Exercise description => Copy out the data, beginning with the line that contains "Exceptional Performance" and continuing through the end of the data, with each line unchanged.
--------------------------------------------------
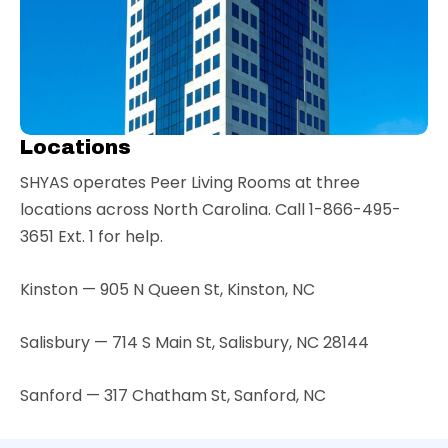
Locations
SHYAS operates Peer Living Rooms at three
locations across North Carolina. Call 1-866-495-
3651 Ext. 1 for help.
Kinston — 905 N Queen St, Kinston, NC
Salisbury — 714 S Main St, Salisbury, NC 28144
Sanford — 317 Chatham St, Sanford, NC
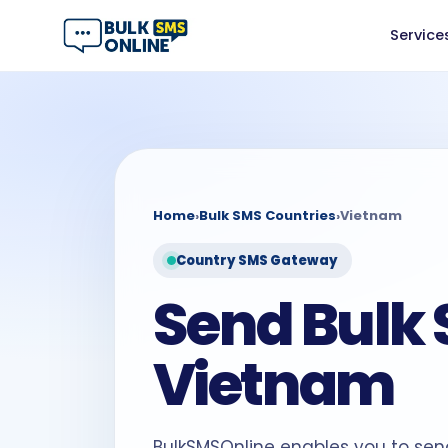
Service
Home
›
Bulk SMS Countries
›
Vietnam
Country SMS Gateway
Send Bulk 
Vietnam
BulkSMSOnline enables you to sen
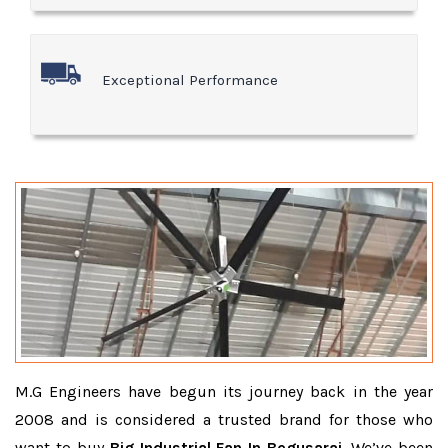
Exceptional Performance
M.G Engineers have begun its journey back in the year
2008 and is considered a trusted brand for those who
want to buy
Big Industrial Fan In Begusarai
. We’ve been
--------------------------------------------------
Response for this exercise =>
Exceptional Performance
M.G Engineers have begun its journey back in the year
2008 and is considered a trusted brand for those who
want to buy
Big Industrial Fan In Begusarai
. We’ve been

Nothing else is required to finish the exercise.